Zor bir haftaydı benim için. Gazeteciliğin sıkıntılı taraflarından biri, elinizdeki haberin bir başkası tarafından yayımlanmasıdır. Açık öğretim liseleriyle ilgili yönetmelik değişikliğini eğitim sayfasına saklarken, başka bazı gazeteler haberi verdiler.

"Haber", saklanamaz, anında bayatlayan bir malzeme olduğunu bir kez daha gösterdi.

Ama bu "atlatılma" duygusu geçtikten sonra düşündüm...

Ne fark eder ki? Bu kaçıncı imam hatip düzenlemesi?

Ne bileyim ben!

Sayamıyorum artık.

AKP sayıklıyor... İmam hatip de imam hatip!

Kabak tadı verdi.

Son taslak şu: Açık Öğretim Liseleri Yönetmeliği’nde değişiklik yapılacak. Taslağa göre, dönem sınırlaması olmaksı zın imam hatip lisesindeki bir öğrenci açık öğretim lisesine kaydolabilecek. Böylece üniversite sınavında herhangi bir katsayı engeliyle karşılaşmayacak.

Yani artık imam hatip öğrencisi, yüzecek yüzecek kuyruğuna gelecek

Kur’an-ı Kerim, Hadis, Tefsir, Kelam dersleri alacak.

Yarısında bırakıp gidebilecek...

Bir imam hatip öğrencisi, 9. sınıfın sonunda da eğitimini bırakabilir, 12. sınıfta da...

AKP’nin imam hatiplilerin eğitimi için düşüncesi şu olmalı: Ucundan azıcık alsalar da olur, ucundan azıcık bıraksalar da...

Demek ki din eğitiminin doğru düzgün, eksiksiz verilmesi AKP iktidarının umurunda değil.

Oysa Kur’an-ı Kerim bir bütün değil mi?

Hadislerin yarısı öğrenilse yeter mi?

Bunu hazırlayanlar Müslüman...

O kadar Müslümanlar ki öğrencilere verilen dinsel eğitimin tamamlanmasını bile istemiyorlar. Üniversitelere kapağı atsınlar yeter ki.

Hangi üniversiteler bunlar? İlahiyat fakülteleri mi? Hayır, onlara zaten rahatça gidebiliyorlar, tıp okusunlar, mühendislik olsunlar, hukuk olsunlar.
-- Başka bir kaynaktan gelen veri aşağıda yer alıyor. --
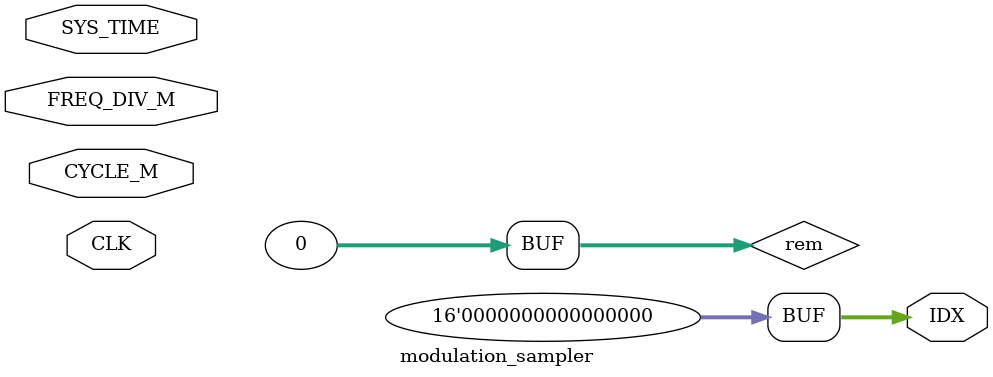
<source format=sv>
/*
 * File: modulation_sampler.sv
 * Project: modulation
 * Created Date: 24/03/2022
 * Author: Shun Suzuki
 * -----
 * Last Modified: 16/05/2023
 * Modified By: Shun Suzuki (suzuki@hapis.k.u-tokyo.ac.jp)
 * -----
 * Copyright (c) 2022-2023 Shun Suzuki. All rights reserved.
 *
 */

`timescale 1ns / 1ps
module modulation_sampler (
    input var CLK,
    input var [63:0] SYS_TIME,
    input var [15:0] CYCLE_M,
    input var [31:0] FREQ_DIV_M,
    output var [15:0] IDX
);

  bit [63:0] divined;
  bit [31:0] freq_div;
  bit [63:0] quo;
  bit [31:0] _unused_rem;
  bit [63:0] _unused_quo;
  bit [31:0] cycle;
  bit [31:0] rem = 0;

  assign IDX = rem;

  div_64_32 div_64_32_quo (
      .s_axis_dividend_tdata(divined),
      .s_axis_dividend_tvalid(1'b1),
      .s_axis_divisor_tdata(freq_div),
      .s_axis_divisor_tvalid(1'b1),
      .aclk(CLK),
      .m_axis_dout_tdata({quo, _unused_rem}),
      .m_axis_dout_tvalid()
  );

  div_64_32 div_64_32_rem (
      .s_axis_dividend_tdata(quo),
      .s_axis_dividend_tvalid(1'b1),
      .s_axis_divisor_tdata(cycle),
      .s_axis_divisor_tvalid(1'b1),
      .aclk(CLK),
      .m_axis_dout_tdata({_unused_quo, rem}),
      .m_axis_dout_tvalid()
  );

  always_ff @(posedge CLK) begin
    divined <= SYS_TIME[63:0];
    freq_div <= FREQ_DIV_M;
    cycle <= CYCLE_M + 1;
  end

endmodule

</source>
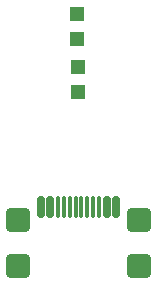
<source format=gbr>
G04*
G04 #@! TF.GenerationSoftware,Altium Limited,Altium Designer,24.2.2 (26)*
G04*
G04 Layer_Color=8421504*
%FSLAX44Y44*%
%MOMM*%
G71*
G04*
G04 #@! TF.SameCoordinates,A69A520D-3C44-4C1A-B5D4-BA9765A151AF*
G04*
G04*
G04 #@! TF.FilePolarity,Positive*
G04*
G01*
G75*
%ADD15R,1.2000X1.2000*%
G04:AMPARAMS|DCode=16|XSize=2mm|YSize=2mm|CornerRadius=0.3mm|HoleSize=0mm|Usage=FLASHONLY|Rotation=0.000|XOffset=0mm|YOffset=0mm|HoleType=Round|Shape=RoundedRectangle|*
%AMROUNDEDRECTD16*
21,1,2.0000,1.4000,0,0,0.0*
21,1,1.4000,2.0000,0,0,0.0*
1,1,0.6000,0.7000,-0.7000*
1,1,0.6000,-0.7000,-0.7000*
1,1,0.6000,-0.7000,0.7000*
1,1,0.6000,0.7000,0.7000*
%
%ADD16ROUNDEDRECTD16*%
G04:AMPARAMS|DCode=17|XSize=0.6mm|YSize=1.8mm|CornerRadius=0.15mm|HoleSize=0mm|Usage=FLASHONLY|Rotation=0.000|XOffset=0mm|YOffset=0mm|HoleType=Round|Shape=RoundedRectangle|*
%AMROUNDEDRECTD17*
21,1,0.6000,1.5000,0,0,0.0*
21,1,0.3000,1.8000,0,0,0.0*
1,1,0.3000,0.1500,-0.7500*
1,1,0.3000,-0.1500,-0.7500*
1,1,0.3000,-0.1500,0.7500*
1,1,0.3000,0.1500,0.7500*
%
%ADD17ROUNDEDRECTD17*%
G04:AMPARAMS|DCode=18|XSize=0.3mm|YSize=1.8mm|CornerRadius=0.075mm|HoleSize=0mm|Usage=FLASHONLY|Rotation=0.000|XOffset=0mm|YOffset=0mm|HoleType=Round|Shape=RoundedRectangle|*
%AMROUNDEDRECTD18*
21,1,0.3000,1.6500,0,0,0.0*
21,1,0.1500,1.8000,0,0,0.0*
1,1,0.1500,0.0750,-0.8250*
1,1,0.1500,-0.0750,-0.8250*
1,1,0.1500,-0.0750,0.8250*
1,1,0.1500,0.0750,0.8250*
%
%ADD18ROUNDEDRECTD18*%
D15*
X199390Y221910D02*
D03*
Y242910D02*
D03*
X199584Y176820D02*
D03*
Y197820D02*
D03*
D16*
X251152Y29676D02*
D03*
X149152D02*
D03*
X251152Y68676D02*
D03*
X149152D02*
D03*
D17*
X232402Y79174D02*
D03*
X168152D02*
D03*
X176152D02*
D03*
X224402D02*
D03*
D18*
X182680D02*
D03*
X187689D02*
D03*
X192698D02*
D03*
X197708D02*
D03*
X202716D02*
D03*
X207726D02*
D03*
X212735D02*
D03*
X217744D02*
D03*
M02*

</source>
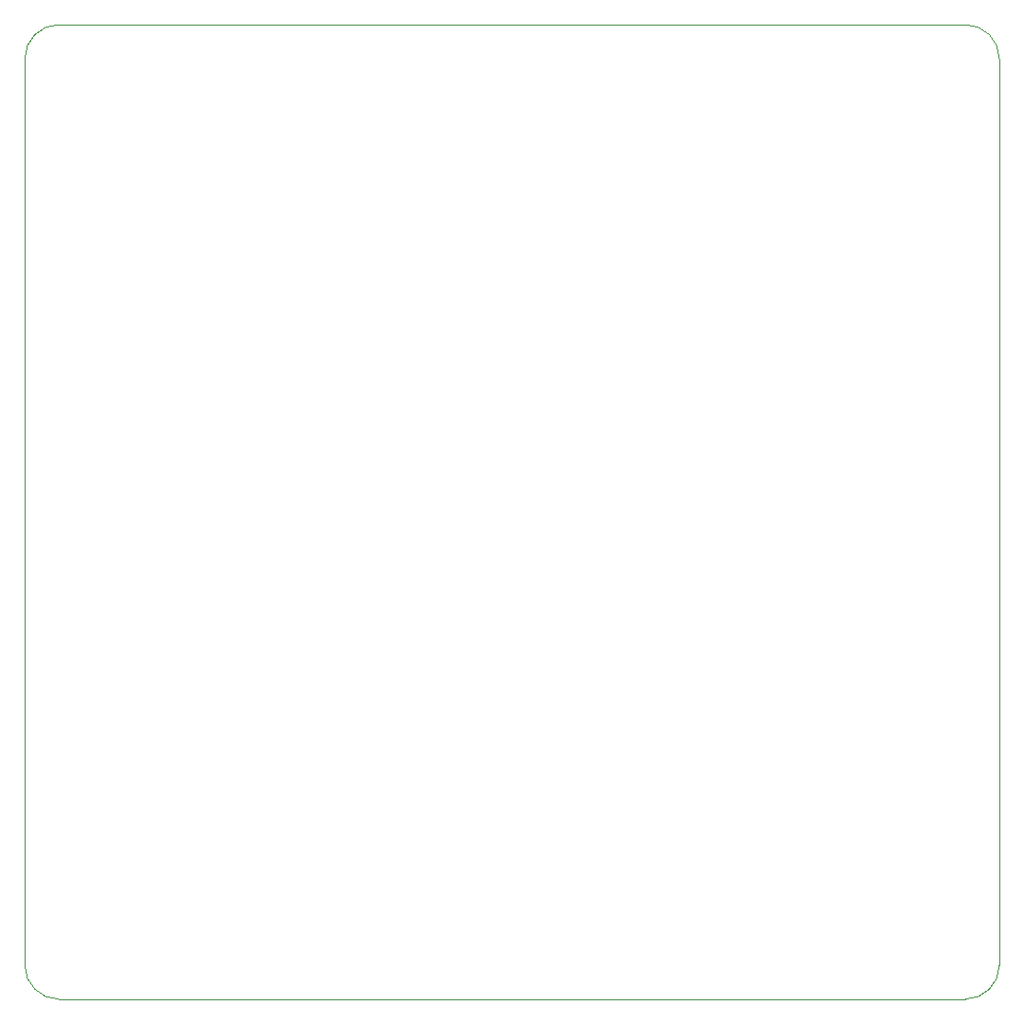
<source format=gbr>
%TF.GenerationSoftware,KiCad,Pcbnew,7.0.7-7.0.7~ubuntu20.04.1*%
%TF.CreationDate,2023-09-06T17:53:36-07:00*%
%TF.ProjectId,teensy-control-panel,7465656e-7379-42d6-936f-6e74726f6c2d,rev?*%
%TF.SameCoordinates,Original*%
%TF.FileFunction,Profile,NP*%
%FSLAX46Y46*%
G04 Gerber Fmt 4.6, Leading zero omitted, Abs format (unit mm)*
G04 Created by KiCad (PCBNEW 7.0.7-7.0.7~ubuntu20.04.1) date 2023-09-06 17:53:36*
%MOMM*%
%LPD*%
G01*
G04 APERTURE LIST*
%TA.AperFunction,Profile*%
%ADD10C,0.100000*%
%TD*%
G04 APERTURE END LIST*
D10*
X46500000Y-51500000D02*
X46500000Y-132500000D01*
X49500000Y-48500000D02*
G75*
G03*
X46500000Y-51500000I0J-3000000D01*
G01*
X130500000Y-48500000D02*
X49500000Y-48500000D01*
X133500000Y-51500000D02*
G75*
G03*
X130500000Y-48500000I-3000000J0D01*
G01*
X130500000Y-135500000D02*
G75*
G03*
X133500000Y-132500000I0J3000000D01*
G01*
X49500000Y-135500000D02*
X130500000Y-135500000D01*
X46500000Y-132500000D02*
G75*
G03*
X49500000Y-135500000I3000000J0D01*
G01*
X133500000Y-132500000D02*
X133500000Y-51500000D01*
M02*

</source>
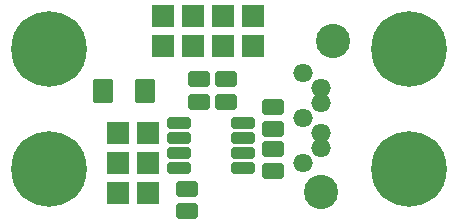
<source format=gbr>
%TF.GenerationSoftware,KiCad,Pcbnew,6.0.4-6f826c9f35~116~ubuntu20.04.1*%
%TF.CreationDate,2022-04-04T17:49:38+00:00*%
%TF.ProjectId,TTLLVDS01A,54544c4c-5644-4533-9031-412e6b696361,rev?*%
%TF.SameCoordinates,Original*%
%TF.FileFunction,Soldermask,Bot*%
%TF.FilePolarity,Negative*%
%FSLAX46Y46*%
G04 Gerber Fmt 4.6, Leading zero omitted, Abs format (unit mm)*
G04 Created by KiCad (PCBNEW 6.0.4-6f826c9f35~116~ubuntu20.04.1) date 2022-04-04 17:49:38*
%MOMM*%
%LPD*%
G01*
G04 APERTURE LIST*
G04 Aperture macros list*
%AMRoundRect*
0 Rectangle with rounded corners*
0 $1 Rounding radius*
0 $2 $3 $4 $5 $6 $7 $8 $9 X,Y pos of 4 corners*
0 Add a 4 corners polygon primitive as box body*
4,1,4,$2,$3,$4,$5,$6,$7,$8,$9,$2,$3,0*
0 Add four circle primitives for the rounded corners*
1,1,$1+$1,$2,$3*
1,1,$1+$1,$4,$5*
1,1,$1+$1,$6,$7*
1,1,$1+$1,$8,$9*
0 Add four rect primitives between the rounded corners*
20,1,$1+$1,$2,$3,$4,$5,0*
20,1,$1+$1,$4,$5,$6,$7,0*
20,1,$1+$1,$6,$7,$8,$9,0*
20,1,$1+$1,$8,$9,$2,$3,0*%
G04 Aperture macros list end*
%ADD10O,1.700000X1.500000*%
%ADD11C,2.900000*%
%ADD12RoundRect,0.200000X-0.762000X-0.762000X0.762000X-0.762000X0.762000X0.762000X-0.762000X0.762000X0*%
%ADD13RoundRect,0.200000X0.762000X-0.762000X0.762000X0.762000X-0.762000X0.762000X-0.762000X-0.762000X0*%
%ADD14RoundRect,0.200000X-0.762000X0.762000X-0.762000X-0.762000X0.762000X-0.762000X0.762000X0.762000X0*%
%ADD15C,6.400000*%
%ADD16RoundRect,0.200000X-0.775000X-0.300000X0.775000X-0.300000X0.775000X0.300000X-0.775000X0.300000X0*%
%ADD17RoundRect,0.200000X-0.698500X0.444500X-0.698500X-0.444500X0.698500X-0.444500X0.698500X0.444500X0*%
%ADD18RoundRect,0.200000X-0.650000X-0.850000X0.650000X-0.850000X0.650000X0.850000X-0.650000X0.850000X0*%
%ADD19RoundRect,0.200000X0.698500X-0.444500X0.698500X0.444500X-0.698500X0.444500X-0.698500X-0.444500X0*%
G04 APERTURE END LIST*
D10*
%TO.C,J6*%
X26644600Y5562600D03*
X28144600Y6832600D03*
X28144600Y8102600D03*
X26644600Y9372600D03*
X28144600Y10642600D03*
X28144600Y11912600D03*
X26644600Y13182600D03*
D11*
X29144600Y15932600D03*
X28144600Y3102600D03*
%TD*%
D12*
%TO.C,J1*%
X10922000Y8128000D03*
X13462000Y8128000D03*
X10922000Y5588000D03*
X13462000Y5588000D03*
X10922000Y3048000D03*
X13462000Y3048000D03*
%TD*%
D13*
%TO.C,J2*%
X19812000Y15494000D03*
X19812000Y18034000D03*
%TD*%
D14*
%TO.C,J3*%
X14732000Y18034000D03*
X14732000Y15494000D03*
%TD*%
%TO.C,J4*%
X17272000Y18034000D03*
X17272000Y15494000D03*
%TD*%
%TO.C,J5*%
X22352000Y18034000D03*
X22352000Y15494000D03*
%TD*%
D15*
%TO.C,M1*%
X35560000Y15240000D03*
%TD*%
%TO.C,M2*%
X5080000Y5080000D03*
%TD*%
%TO.C,M3*%
X5080000Y15240000D03*
%TD*%
%TO.C,M4*%
X35560000Y5080000D03*
%TD*%
D16*
%TO.C,U1*%
X16096000Y5207000D03*
X16096000Y6477000D03*
X16096000Y7747000D03*
X16096000Y9017000D03*
X21496000Y9017000D03*
X21496000Y7747000D03*
X21496000Y6477000D03*
X21496000Y5207000D03*
%TD*%
D17*
%TO.C,C2*%
X16764000Y3429000D03*
X16764000Y1524000D03*
%TD*%
D18*
%TO.C,D1*%
X9708000Y11684000D03*
X13208000Y11684000D03*
%TD*%
D19*
%TO.C,R1*%
X20066000Y10795000D03*
X20066000Y12700000D03*
%TD*%
%TO.C,R2*%
X17780000Y10795000D03*
X17780000Y12700000D03*
%TD*%
%TO.C,R3*%
X24066500Y4889500D03*
X24066500Y6794500D03*
%TD*%
%TO.C,R4*%
X24066500Y8445500D03*
X24066500Y10350500D03*
%TD*%
M02*

</source>
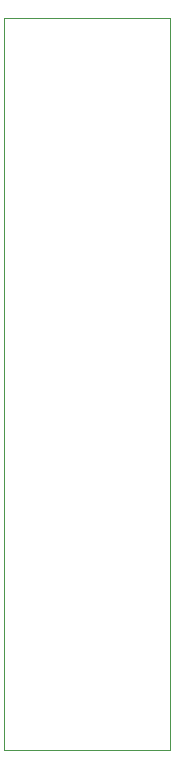
<source format=gbr>
%TF.GenerationSoftware,KiCad,Pcbnew,(6.0.7)*%
%TF.CreationDate,2022-08-25T19:07:38-04:00*%
%TF.ProjectId,msbaker,6d736261-6b65-4722-9e6b-696361645f70,3*%
%TF.SameCoordinates,Original*%
%TF.FileFunction,Profile,NP*%
%FSLAX46Y46*%
G04 Gerber Fmt 4.6, Leading zero omitted, Abs format (unit mm)*
G04 Created by KiCad (PCBNEW (6.0.7)) date 2022-08-25 19:07:38*
%MOMM*%
%LPD*%
G01*
G04 APERTURE LIST*
%TA.AperFunction,Profile*%
%ADD10C,0.050000*%
%TD*%
G04 APERTURE END LIST*
D10*
X177500000Y-67500000D02*
X191500000Y-67500000D01*
X191500000Y-67500000D02*
X191500000Y-129500000D01*
X191500000Y-129500000D02*
X177500000Y-129500000D01*
X177500000Y-129500000D02*
X177500000Y-67500000D01*
M02*

</source>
O bölümleri tamamlayıp,"laik", "bilimsel" bir eğitimde sonuna kadar gitsinler!

Yeni bir iktidar oyunuyla karşı karşı yayız:

Dinselleşme adına, öğrencileri yarım yamalak dinsel eğitimden geçirip daha sonra laik eğitime kolayca geçiş yaptırma projesini tabana yutturmaca...

Din üstünde kaydırmaca...

Aah ah, bu eğitimi laikleşsek de dinselleştirsek, dinselleşip mi laikleştirsek?

İHL’lerde temel hazır
İmam hatip liseleri (İHL) dışındaki mesleki ve teknik orta öğretimde haftalık ders dağılımında, genel kültür dersleri yüzde 40-42 oranında değişiyor. Liselerin dört yıla çıkarılmasıyla birlikte, bu dersler ağırlıklı olarak 9. sınıfta veriliyor. Meslek dersleri 10. sınıftan itibaren yoğunlaşıyor. İmam hatip liselerinin haftalık ders dağılımları ise yüzde 50 oranında fizik, felsefe gibi genel kültür derslerinden oluşuyor. Çünkü diğer meslek liselerindeki atölye çalışmaları İHL’lerde yok. Öğrenciler, belirli bir krediyi tutturabilmek için o seçmeli dersleri de zorunlu olarak alıyorlar.

AKP’nin hazırladığı yönetmelik taslağı, meslek lisesinden mezun olanlara da açık öğretim lisesine geçip fark derslerini vererek iki diploma alma şansı veriyor.

Eğitbilim açısından buna diyeceğimiz yok. Farklı okuldan mezun olan bir öğrencinin, bir başka türde okulun derslerini de verip ikinci bir diploma alma hakkı olmalıdır.

Ancak, bu noktada basit bir matematik hesabı yla karşı karşıyayız: AKP istediği yönetmelik değişikliğini yaparsa, İHL mezunları, diğer meslek lise mezunlarına göre daha avantajlı olacaklar, çifte diplomaya daha kolay ulaşacaklar.

"Bu proje tüm meslek liselerine dönüktür, amacımız imam hatipler değil" dediklerinde, gel de buna inan bakalım.